Work instruction –
Continue the forum thread about a fading relationship and a shared child, starting after its last line.

Selected extract –
-- Opening Marker --

# I want something better, but there's a kid



## Jabez (Aug 12, 2014)

There's 3 sides to every story: mine, theirs, and the truth.

I don't want to be here. But I feel like I've got nowhere else to turn to, nobody else to talk to, than here on the interwebs with you lot.

Another person has come on the scene and little by little, without even realizing it, my life partner has been stepping away from me. Recently it all came to a head, & now I feel like I'm on a railroad track that's leading to us parting our different ways, and there's not a damn thing I can do about it. The love has gone. Problems you can solve. Broken you can replace. But once love has gone, that's it, you're done my friend.

But there's a kid & a house. For my child's sake - omg. It's really ****ed up.

It's been hard. From the GFC I've taken whatever work I can get & it's not always been suitable so I didn't work out. Already coping with depression, these were very hard times for me. Unfortunately I became insular, bitter & angry. Not a wonderful partner. So yeah, I deserved it. It's ironic that I did it all to keep up a mortgage & a life I didn't really want to begin with. Mind you, we live in a world now where you're only worth is $$$, & on that point I've done better with my partner than I might have done - fair's fair.

So I take responsibility for all the failings. I'm a extroverted introvert. That means I need people regularly, but I'm very comfortable in my own company. When all this came to be, I stopped and thought "wait a minute - am I happy?" & the answer is growing into "no". I can talk about all the reasons why I'm not, but the point is that I got really hopeful that maybe there's a better life waiting for me out there - I just gotta go grab it. (but what to do with my child?)

My partner - well, she likes to rescue things. That's how we started. She rescued me. But she achieved it. I'm rescued. What now? She's very extroverted and thinks every second of life has to be fun (which is bloody exhausting!). This new person needs rescuing...

Anyway, I don't want to be alone. I don't want to go through all this **** by myself. Ultimately I'd love to find friends in the same position to go through this with for support, & to stop me doing stupid things & vice-versa.


----------



## 2xloser (May 8, 2011)

I'm a little confused, to start... is there "another person in the scene" or not?

-- Closing Marker --

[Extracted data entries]
-- Opening Marker --

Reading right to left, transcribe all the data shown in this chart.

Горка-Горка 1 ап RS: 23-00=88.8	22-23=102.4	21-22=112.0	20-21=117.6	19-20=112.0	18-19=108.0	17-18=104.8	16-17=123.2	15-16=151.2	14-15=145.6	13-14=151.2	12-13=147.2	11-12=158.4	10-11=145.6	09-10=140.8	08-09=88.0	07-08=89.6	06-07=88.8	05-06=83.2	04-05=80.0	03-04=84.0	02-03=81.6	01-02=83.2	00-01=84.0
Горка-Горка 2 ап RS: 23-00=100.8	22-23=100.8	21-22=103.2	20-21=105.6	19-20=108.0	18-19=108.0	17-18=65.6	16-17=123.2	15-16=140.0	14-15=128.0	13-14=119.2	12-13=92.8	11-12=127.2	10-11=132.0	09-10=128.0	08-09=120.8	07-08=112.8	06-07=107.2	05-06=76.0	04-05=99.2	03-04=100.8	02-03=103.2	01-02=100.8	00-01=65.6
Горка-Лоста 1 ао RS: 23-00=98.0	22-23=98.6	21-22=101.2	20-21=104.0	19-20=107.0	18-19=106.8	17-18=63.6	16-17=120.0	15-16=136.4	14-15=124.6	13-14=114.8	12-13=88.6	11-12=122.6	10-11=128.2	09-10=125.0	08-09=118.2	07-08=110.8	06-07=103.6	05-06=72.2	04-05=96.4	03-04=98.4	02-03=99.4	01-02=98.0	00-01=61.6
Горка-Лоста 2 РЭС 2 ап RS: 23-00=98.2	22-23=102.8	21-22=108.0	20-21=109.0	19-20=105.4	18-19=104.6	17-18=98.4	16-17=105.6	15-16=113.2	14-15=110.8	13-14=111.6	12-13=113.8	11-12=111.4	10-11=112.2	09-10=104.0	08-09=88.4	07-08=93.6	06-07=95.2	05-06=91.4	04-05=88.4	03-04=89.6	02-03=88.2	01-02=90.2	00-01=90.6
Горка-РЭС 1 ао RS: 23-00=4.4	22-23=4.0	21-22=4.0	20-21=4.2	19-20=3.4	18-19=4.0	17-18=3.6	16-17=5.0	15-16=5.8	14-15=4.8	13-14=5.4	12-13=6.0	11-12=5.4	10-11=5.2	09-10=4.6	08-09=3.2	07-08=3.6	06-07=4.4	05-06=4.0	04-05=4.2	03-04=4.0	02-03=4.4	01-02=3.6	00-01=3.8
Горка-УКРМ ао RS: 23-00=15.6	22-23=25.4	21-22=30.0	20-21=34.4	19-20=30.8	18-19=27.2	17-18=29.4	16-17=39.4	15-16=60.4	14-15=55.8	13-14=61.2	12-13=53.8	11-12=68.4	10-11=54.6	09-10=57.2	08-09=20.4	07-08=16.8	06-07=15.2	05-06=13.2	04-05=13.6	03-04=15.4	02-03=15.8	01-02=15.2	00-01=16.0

-- Closing Marker --

Result for this task –
Assuming yes, isn't your problem that you're attracted to this new person, already in an EA or PA, and crutchung on that to define how and why you're unhappy in your pre-existng relationship?

Or am I mis-reading the scenario...


----------



## the guy (Aug 3, 2010)

Well for starters you found the right place. We're all friends here and we all have been thru some heavy sh1t with our partners.

So my question is why say *you* have all the responsiblity for this failed relationship?


----------



## EleGirl (Dec 3, 2011)

In order to fix your marriage, you need to stop the friendship or affair with the other woman. That's the first thing you need to do.


----------



## Jabez (Aug 12, 2014)

no - the other person is my partner's friend - it isn't an affair to my knowledge. Sorry to be unclear.


----------



## Jabez (Aug 12, 2014)

the guy said:


> Well for starters you found the right place. We're all friends here and we all have been thru some heavy sh1t with our partners.
> 
> So my question is why say *you* have all the responsiblity for this failed relationship?


I've always had a problem with low self-esteem, a victim mentality & a sense of responsibility that people have great difficulty not taking advantage of.
_Posted via Mobile Device_


----------



## Jabez (Aug 12, 2014)

I'm intrigued with the thought that somewhere out there there is someone that is looking for me, perhaps even in the same situation. So coming here I suppose is some shot in the dark. Maybe divorce isn't the track but solid friendship is. I dunno. There's a confusing array of thought & emotion swirling around.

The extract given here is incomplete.